Application: The Area of a Domain.

Section 10.3 Application: The Area of a Domain.

Choosing an appropriate vector field we can derive a formula to compute the area of domain

D

with a piecewise boundary. The idea is to choose a vector field

(f_{1}, f_{2})

in such a way that

\frac{\partial f_{2}}{\partial x_{1}} - \frac{\partial f_{1}}{\partial x_{2}} = 1 .

One possibility is to choose

(f_{1}, f_{2}) := (0, x_{1}) .

Hence by Green’s theorem

\begin{aligned} area (D) & = \iint_{D} 1 d x_{1} d x_{2} \\ = \iint_{D} \frac{\partial}{\partial x_{1}} x_{1} - \frac{\partial}{\partial x_{2}} 0 d x_{1} d x_{2} \\ = \int_{\partial D} x_{1} d x_{2} . \end{aligned}

Another possibility is to choose

(f_{1}, f_{2}) := (- x_{2}, 0) .

Again Green’s theorem yields

\begin{aligned} area (D) & = \iint_{D} 1 d x_{2} d x_{1} \\ = \iint_{D} \frac{\partial}{\partial x_{1}} 0 + \frac{\partial}{\partial x_{2}} x_{2} d x_{1} d x_{2} \\ = - \int_{\partial D} x_{2} d x_{1} \end{aligned}

Adding these two formulas and dividing by two we obtain the following formula for the area of a domain.

Suppose that

D

is a domain with a piecewise smooth boundary. Then its surface area is given by

area (D) = \frac{1}{2} \int_{\partial D} x_{1} d x_{2} - x_{2} d x_{1} .

We use the above formula because it is invariant under rotations of the coordinate system, whereas the other two are not.

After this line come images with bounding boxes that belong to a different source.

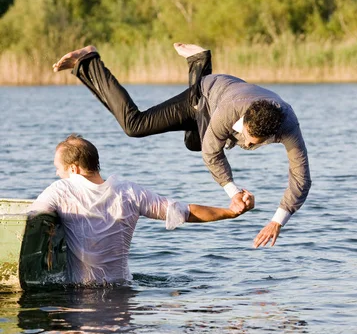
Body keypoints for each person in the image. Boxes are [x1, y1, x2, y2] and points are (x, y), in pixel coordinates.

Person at [53, 43, 311, 248]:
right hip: (205, 96)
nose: (245, 144)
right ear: (244, 121)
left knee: (192, 143)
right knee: (135, 125)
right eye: (245, 137)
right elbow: (212, 154)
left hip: (229, 96)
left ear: (272, 135)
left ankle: (199, 61)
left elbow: (301, 178)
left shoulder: (289, 126)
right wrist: (233, 193)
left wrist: (277, 221)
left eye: (253, 144)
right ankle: (90, 60)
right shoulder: (229, 112)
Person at [29, 134, 254, 286]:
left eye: (58, 168)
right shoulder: (129, 192)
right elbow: (183, 211)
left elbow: (28, 221)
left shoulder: (61, 190)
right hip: (123, 289)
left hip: (82, 294)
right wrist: (230, 211)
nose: (57, 173)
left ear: (73, 169)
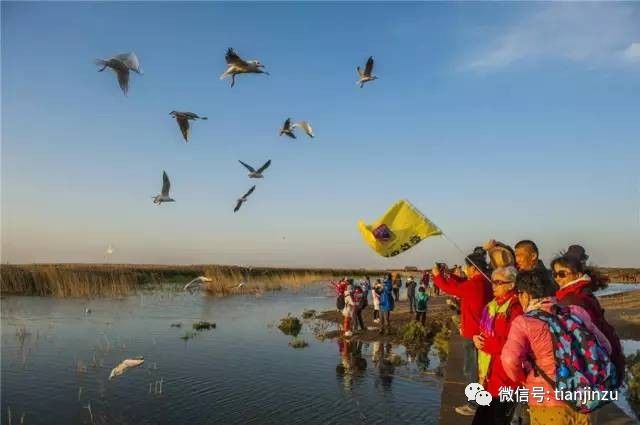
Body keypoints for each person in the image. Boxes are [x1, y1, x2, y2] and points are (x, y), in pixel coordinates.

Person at [501, 269, 613, 425]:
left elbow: (509, 359)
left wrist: (523, 378)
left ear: (525, 295)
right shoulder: (576, 312)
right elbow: (606, 347)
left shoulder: (524, 322)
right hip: (586, 401)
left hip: (548, 403)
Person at [432, 247, 492, 417]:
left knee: (471, 369)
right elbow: (461, 283)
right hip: (480, 331)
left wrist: (438, 275)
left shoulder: (475, 284)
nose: (465, 270)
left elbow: (450, 288)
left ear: (473, 268)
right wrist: (448, 273)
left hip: (473, 334)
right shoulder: (484, 281)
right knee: (478, 369)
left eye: (467, 267)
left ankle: (474, 404)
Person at [551, 246, 625, 384]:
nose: (557, 278)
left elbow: (586, 336)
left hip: (588, 365)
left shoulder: (575, 299)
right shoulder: (578, 293)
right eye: (554, 274)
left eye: (562, 274)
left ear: (578, 274)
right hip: (604, 358)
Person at [471, 266, 523, 425]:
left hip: (507, 377)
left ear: (512, 284)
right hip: (490, 373)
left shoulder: (516, 308)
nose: (493, 286)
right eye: (493, 282)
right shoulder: (493, 305)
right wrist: (476, 338)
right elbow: (484, 330)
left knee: (498, 419)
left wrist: (485, 343)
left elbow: (514, 342)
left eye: (498, 282)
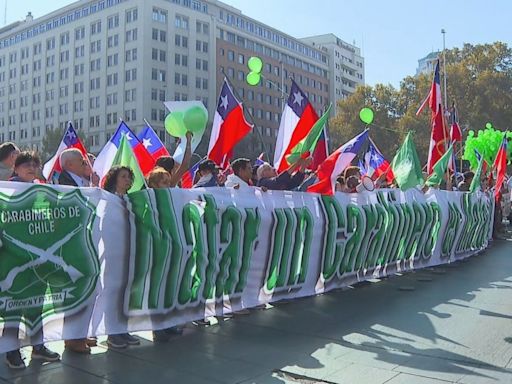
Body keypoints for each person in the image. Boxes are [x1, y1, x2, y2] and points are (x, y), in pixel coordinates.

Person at [5, 152, 60, 369]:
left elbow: (48, 219)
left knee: (36, 303)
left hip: (39, 256)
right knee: (14, 304)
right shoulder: (7, 190)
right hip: (13, 258)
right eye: (26, 164)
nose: (31, 167)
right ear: (16, 168)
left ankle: (38, 347)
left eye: (35, 165)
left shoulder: (41, 192)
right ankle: (11, 351)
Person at [55, 148, 94, 353]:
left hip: (82, 239)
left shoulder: (81, 180)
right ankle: (72, 338)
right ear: (69, 164)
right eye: (80, 160)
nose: (84, 162)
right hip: (70, 243)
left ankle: (79, 333)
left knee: (83, 288)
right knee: (73, 288)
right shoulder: (63, 183)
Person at [103, 166, 141, 349]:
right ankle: (112, 333)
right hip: (113, 253)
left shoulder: (129, 200)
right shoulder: (107, 199)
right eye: (123, 177)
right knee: (113, 293)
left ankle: (123, 329)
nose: (127, 180)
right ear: (114, 179)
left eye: (129, 177)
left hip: (129, 251)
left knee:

Determine the area of the ellipse given by

\frac{x^{2}}{a^{2}} + \frac{y^{2}}{b^{2}} \leq 1 .

Answer.

The area is

a b π .

Solution.

A possible parametrisation of the boundary of the given ellipse is

(a \cos t, b \sin t), t \in [0, 2 π] .

According to the above formula the area is therefore given by

\begin{aligned} \frac{1}{2} \int_{\frac{x^{2}}{a^{2}} + \frac{y^{2}}{b^{2}} = 1} & x d y - y d x \\ = \frac{1}{2} \int_{0}^{2 π} a \cos t (b \cos t) - b \sin t (- a \sin t) d t \\ = \frac{a b}{2} \int_{0}^{2 π} \cos^{2} t + \sin^{2} t d t \\ = \frac{a b}{2} \int_{0}^{2 π} 1 d t = \frac{a b}{2} 2 π = a b π \end{aligned}

Hence the area of the ellipse is

π a b,

the same we got in Example 5.24 using polar coordinates and the transformation formula.